Directions
Repeat the text in the records below line for line without changing a word, and leave the pictures out.

(Entries taken from a collection)
###
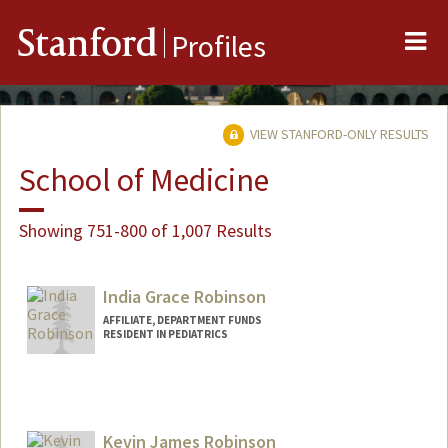
Me
Stanford
Profiles
VIEW STANFORD-ONLY RESULTS
School of Medicine
Showing 751-800 of 1,007 Results
India Grace Robinson
AFFILIATE, DEPARTMENT FUNDS
RESIDENT IN PEDIATRICS
Kevin James Robinson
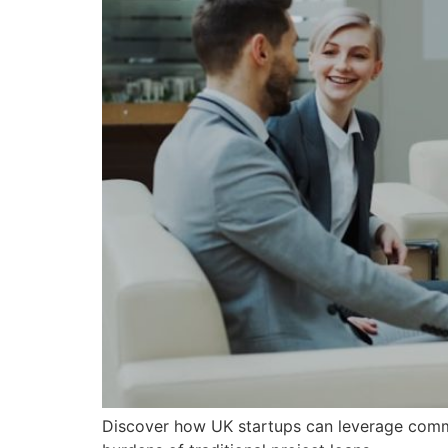
Discover how UK startups can leverage commis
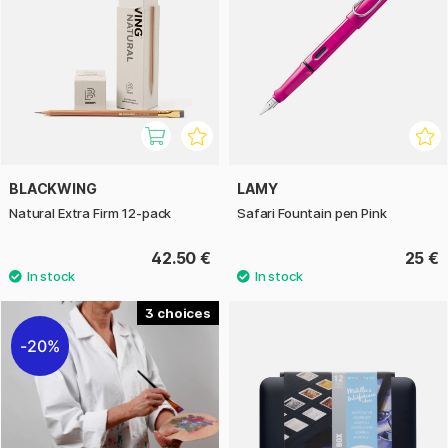
BLACKWING
LAMY
Natural Extra Firm 12-pack
Safari Fountain pen Pink
42.50 €
25 €
3
20%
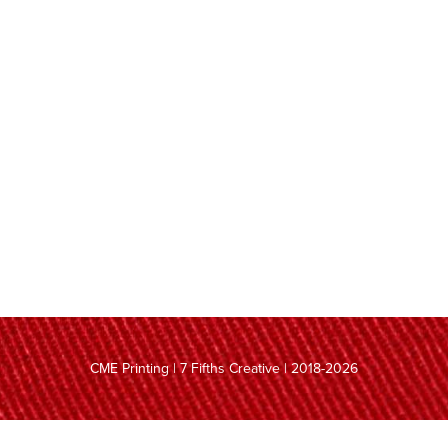
CME Printing | 7 Fifths Creative | 2018-2026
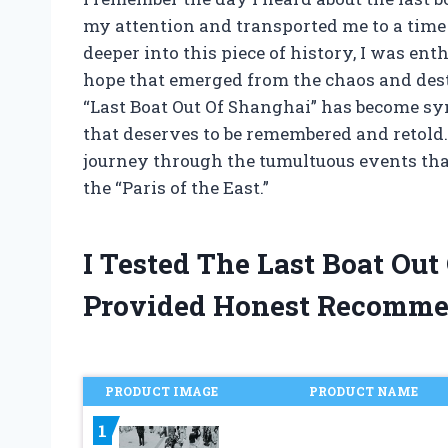
my attention and transported me to a time 
deeper into this piece of history, I was enth
hope that emerged from the chaos and dest
“Last Boat Out Of Shanghai” has become s
that deserves to be remembered and retold. I
journey through the tumultuous events that
the “Paris of the East.”
I Tested The Last Boat Ou
Provided Honest Recomme
PRODUCT IMAGE
PRODUCT NAME
1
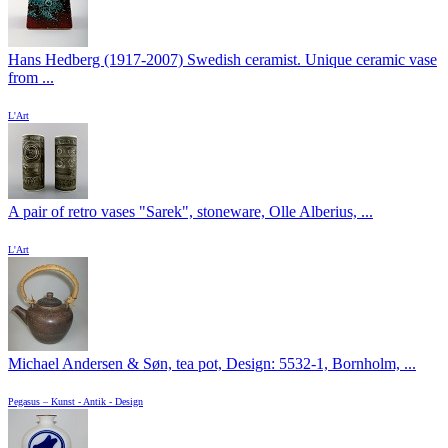
Hans Hedberg (1917-2007) Swedish ceramist. Unique ceramic vase
from ...
L'Art
A pair of retro vases "Sarek", stoneware, Olle Alberius, ...
L'Art
Michael Andersen & Søn, tea pot, Design: 5532-1, Bornholm, ...
Pegasus – Kunst - Antik - Design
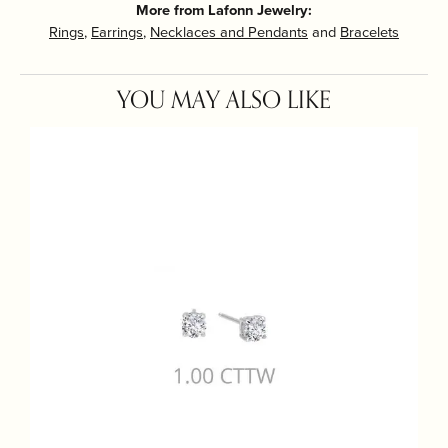
More from Lafonn Jewelry:
Rings
,
Earrings
,
Necklaces and Pendants
and
Bracelets
YOU MAY ALSO LIKE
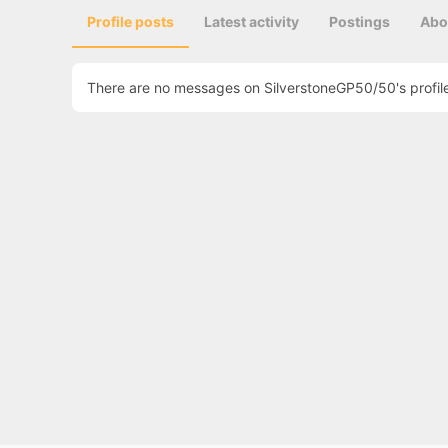
Profile posts
Latest activity
Postings
Abo
There are no messages on SilverstoneGP50/50's profile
###
Response
Me
Stanford
Profiles
VIEW STANFORD-ONLY RESULTS
School of Medicine
Showing 751-800 of 1,007 Results
India Grace Robinson
AFFILIATE, DEPARTMENT FUNDS
RESIDENT IN PEDIATRICS
Kevin James Robinson
Discover how UK startups can leverage commis
BLACKWING
LAMY
Natural Extra Firm 12-pack
Safari Fountain pen Pink
42.50 €
25 €
3
20%
CME Printing | 7 Fifths Creative | 2018-2026
my attention and transported me to a time 
deeper into this piece of history, I was enth
hope that emerged from the chaos and dest
“Last Boat Out Of Shanghai” has become s
that deserves to be remembered and retold. I
journey through the tumultuous events that
the “Paris of the East.”
I Tested The Last Boat Ou
Provided Honest Recomme
PRODUCT IMAGE
PRODUCT NAME
1
Hans Hedberg (1917-2007) Swedish ceramist. Unique ceramic vase
from ...
L'Art
A pair of retro vases "Sarek", stoneware, Olle Alberius, ...
L'Art
Michael Andersen & Søn, tea pot, Design: 5532-1, Bornholm, ...
Pegasus – Kunst - Antik - Design
More from Lafonn Jewelry:
Rings
,
Earrings
,
Necklaces and Pendants
and
Bracelets
YOU MAY ALSO LIKE
Profile posts
Latest activity
Postings
Abo
There are no messages on SilverstoneGP50/50's profile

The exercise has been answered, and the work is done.